D4 has already since July been occupied by the MEPs from the extreme rightwing political group ITS and the euro-sceptic Ind/Dem group as well as the parliament's directorate-general for external affairs in some of the 375 offices.

D5, which has yet to be finished, will house 5 conference rooms and new press facilities.

The old entrance to the former Leopold Quarter Station will become a public information office while the complex also will include a museum of Europe.

The mentioning of names for the new buildings started already in 2005 when centre-right Polish MEPs tried to get the new buildings named after pope John Paul II who had recently died.

They argued the pope had contributed to the collapse of communism and the re-union of Europe.

What's in a name?

However, several liberal, socialists and green MEPs argued that the parliament building should be named after those who contributed to the foundation of the European Parliament and giving the name of a religious leader to these buildings would contradict principles of secularism.

In a recent poll on the parliaments internal network on naming the D4 building, nearly 32 percent of 324 voters favoured naming it after former German socialist chancellor and MEP from 1979-1983, Willy Brandt.

Although the poll was "utterly unserious" – as one parliament insider described it – it featured other suggestions, such as Nelson Mandela (former president of South Africa), Olof Palme (former Swedish prime minister), Karol Josef Wojtyla (pope John Paul II), Vaclav Havel (first president of the Czech Republic) and the Kaczynski Towers - after the current leaders of Poland.

The only female to be suggested was former UK prime minister Margaret Thatcher, most famous in Brussels for her fight in the 1980s to get a rebate on the UK's contribution to the EU budget paid back to London by the EU.

From a new member state?

It is the parliament's body dealing with budget, administration, organisation and staff - the so-called Bureau – who will finally decide the name – or the names – of the new complex.

It was in 1998 that the body decided to start naming their work buildings after well-known European historical figures who represent the different currents of ideas which marked the initial years of European integration.

The decision of a new name is not scheduled at any of the Bureau's two meetings this week. The Bureau is composed of the president of the European Parliament along with all 14 vice-presidents and 6 consultative Quaestors.

"There will at least be one name of a person from a new member state," French green MEP Gerard Onesta told EUobserver. He explained that the Bureau has also yet to decide whether there should be one name for the whole new building complex or whether BD4, BD5 and the old station would have different names.

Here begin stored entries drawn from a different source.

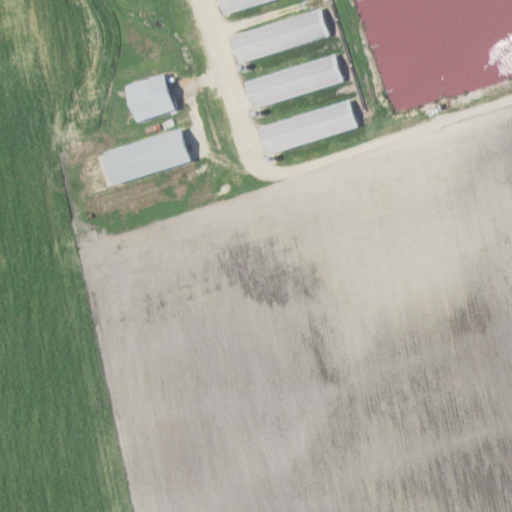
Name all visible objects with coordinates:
building: (242, 4)
building: (282, 36)
building: (297, 82)
building: (154, 98)
building: (311, 127)
building: (151, 157)
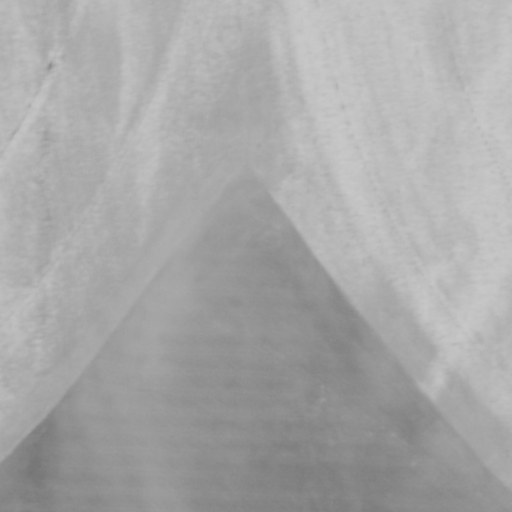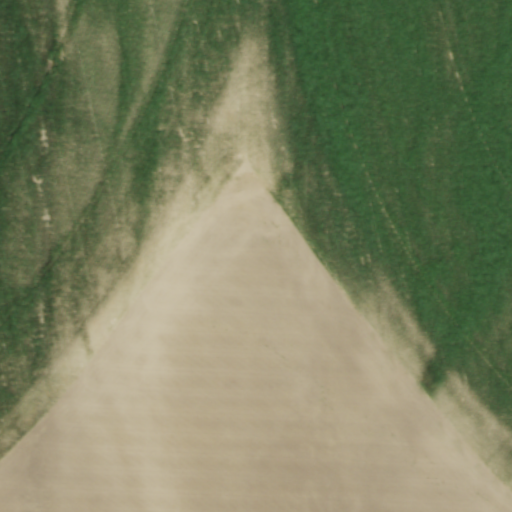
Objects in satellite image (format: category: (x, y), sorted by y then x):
crop: (256, 256)
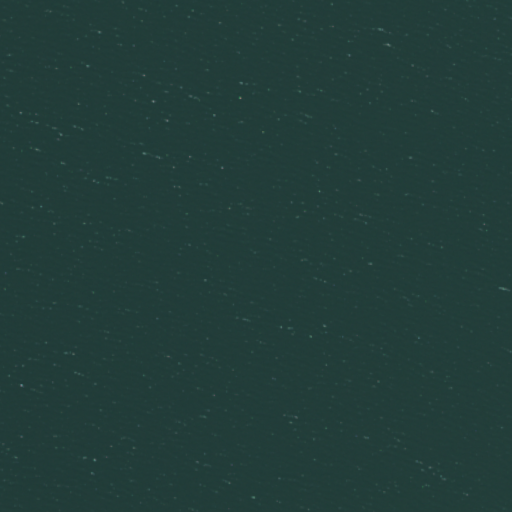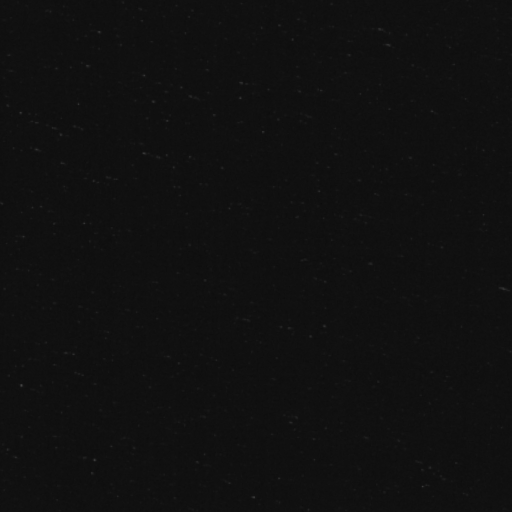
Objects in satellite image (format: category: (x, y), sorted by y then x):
river: (228, 226)
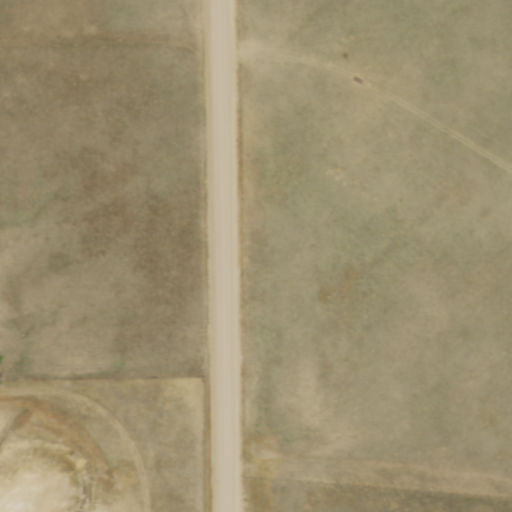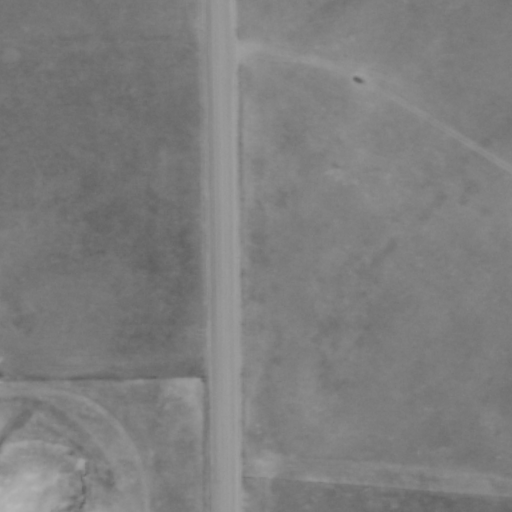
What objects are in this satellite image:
road: (227, 255)
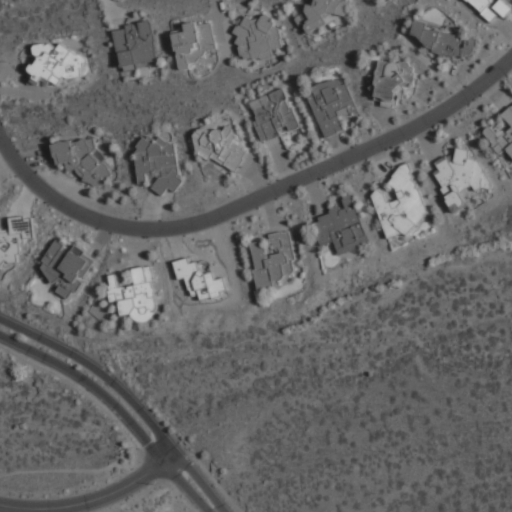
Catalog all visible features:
building: (492, 8)
building: (493, 8)
building: (323, 12)
building: (322, 14)
building: (257, 38)
building: (258, 38)
building: (441, 39)
building: (445, 40)
building: (193, 43)
building: (195, 43)
building: (137, 44)
building: (134, 46)
building: (54, 64)
building: (59, 64)
building: (392, 78)
building: (392, 82)
building: (332, 105)
building: (333, 106)
building: (272, 114)
building: (275, 115)
building: (501, 134)
building: (502, 135)
building: (219, 147)
building: (221, 147)
building: (81, 160)
building: (83, 160)
building: (157, 163)
building: (159, 163)
building: (460, 177)
building: (461, 178)
road: (255, 199)
building: (401, 204)
building: (402, 204)
building: (341, 228)
building: (342, 228)
building: (14, 238)
building: (272, 260)
building: (274, 260)
building: (65, 267)
building: (67, 268)
building: (135, 295)
building: (135, 295)
road: (78, 389)
road: (126, 396)
road: (117, 407)
road: (167, 454)
road: (164, 478)
road: (216, 483)
road: (136, 498)
road: (86, 501)
road: (165, 509)
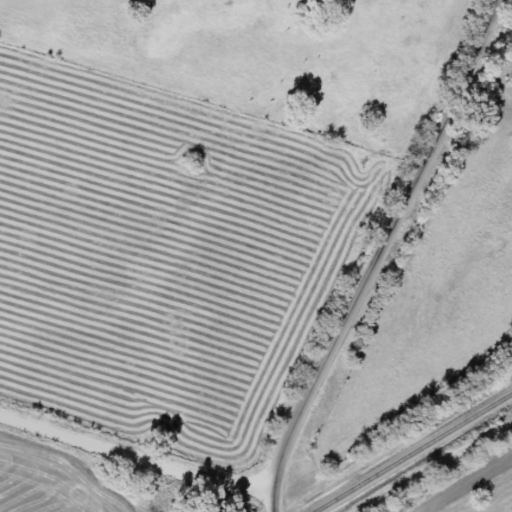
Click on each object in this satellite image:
road: (385, 246)
railway: (412, 452)
road: (134, 459)
road: (272, 501)
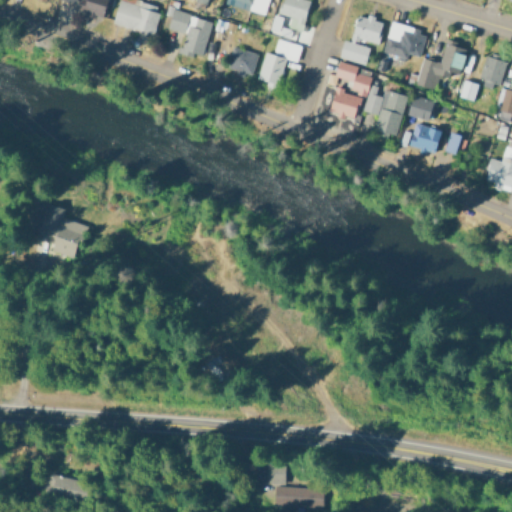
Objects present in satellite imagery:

"I prefer a name for each building and at least one of them named after a woman," Mr Onesta added.

A parliament building in Strasbourg was in July named after the former parliament president and long-time Strasbourg mayor Pierre Pflimlin - after the name was proposed by the parliament's biggest group, centre-right EPP-ED.

Another parliament insider told EUobserver that it was about time that parliament buildings were named after persons from some of the smaller groups as the "big groups always get their people."

The other buildings in Brussels are already named after Paul Henri Spaak – a Belgian socialist politician, and Bertha Von Suttner - an Austrian writer and pacifist born in Prague and a keen believer in a united Europe as the only means of keeping the peace.